St. Jakobus in Görlitz ist die östlichste Bischofskirche in Deutschland.
Bild: ©KNA

Das Bistum Görlitz liegt direkt an der Grenze zu Polen. St. Jakobus (Bild) ist die östlichste Bischofskirche in Deutschland.

Frage: Wie sollte das Gedenken heute sinnvoll begangen werden?

Ipolt: Ich denke, im Mittelpunkt sollten die Themen Verzeihen und Versöhnen stehen, aber auch die Verbindung zu Flucht und Vertreibung heute. Wir erinnern ja in diesem Jahr auch an den Deutsch-Polnischen Briefwechsel zwischen den beiden Bischofskonferenzen vor genau 50 Jahren. Das war ein wichtiger Meilenstein, bei dem die Kirche beispielhaft vorangegangen ist. "Wir vergeben und bitten um Vergebung" lautete ja der berühmte Satz, der einen Versöhnungsprozess eingeleitet hat, der sehr viel Gutes bewirkt hat.
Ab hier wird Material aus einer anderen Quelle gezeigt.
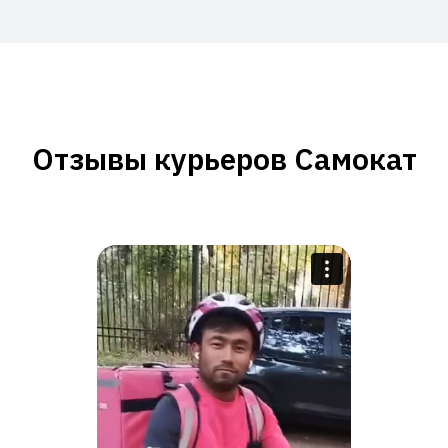
Отзывы курьеров Самокат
Frage: Und der Bezug zur aktuellen Flüchtlingsdebatte?

Ipolt: Heute sind wieder Millionen Menschen auf der Flucht oder werden aus ihrer Heimat gewaltsam vertrieben. Das führt uns doch ganz deutlich vor Augen, dass das Thema nicht nur eins von gestern und vorgestern ist. Ich weise auch gerne mal in Predigten oder Diskussionen darauf hin, dass viele der Christen in unseren Gemeinden - gerade hier im Osten - selbst Vertriebene und Flüchtlinge sind oder deren Nachfahren.

„Heute würde man wohl sagen, ich bin ein Bischof mit Migrationshintergrund.“

—  Zitat: Bischof Wolfgang Ipolt

Frage: Was bedeutet das aus Ihrer Sicht?

Ipolt: Wie vor 70 Jahren kommen heute wieder Menschen als Fremde. Meine Eltern zum Beispiel wurden bei Leuten einquartiert, die sie nie zuvor gesehen oder gesprochen hatten und die ihnen plötzlich die Hälfte ihrer Wohnung freiräumen mussten. Und es hat funktioniert. Heute ist es ja deutlich weniger dramatisch als damals - auch was die Zahl der Flüchtlinge angeht. Das sollten wir uns bewusst machen. Und auch dass wir als Christen aufgerufen sind, die Fremden wie unsere Schwestern und Brüder aufzunehmen. Das ist ein Gebot der Nächstenliebe und steht uns heute gut zu Gesicht. Gerade diejenigen, die das selbst erlebt haben - beziehungsweise ihre Kinder und Enkel - sollten heute ein wenig von dieser Gastfreundschaft zurückgeben. Das wäre aus meiner Sicht eine ideale Form der Erinnerung!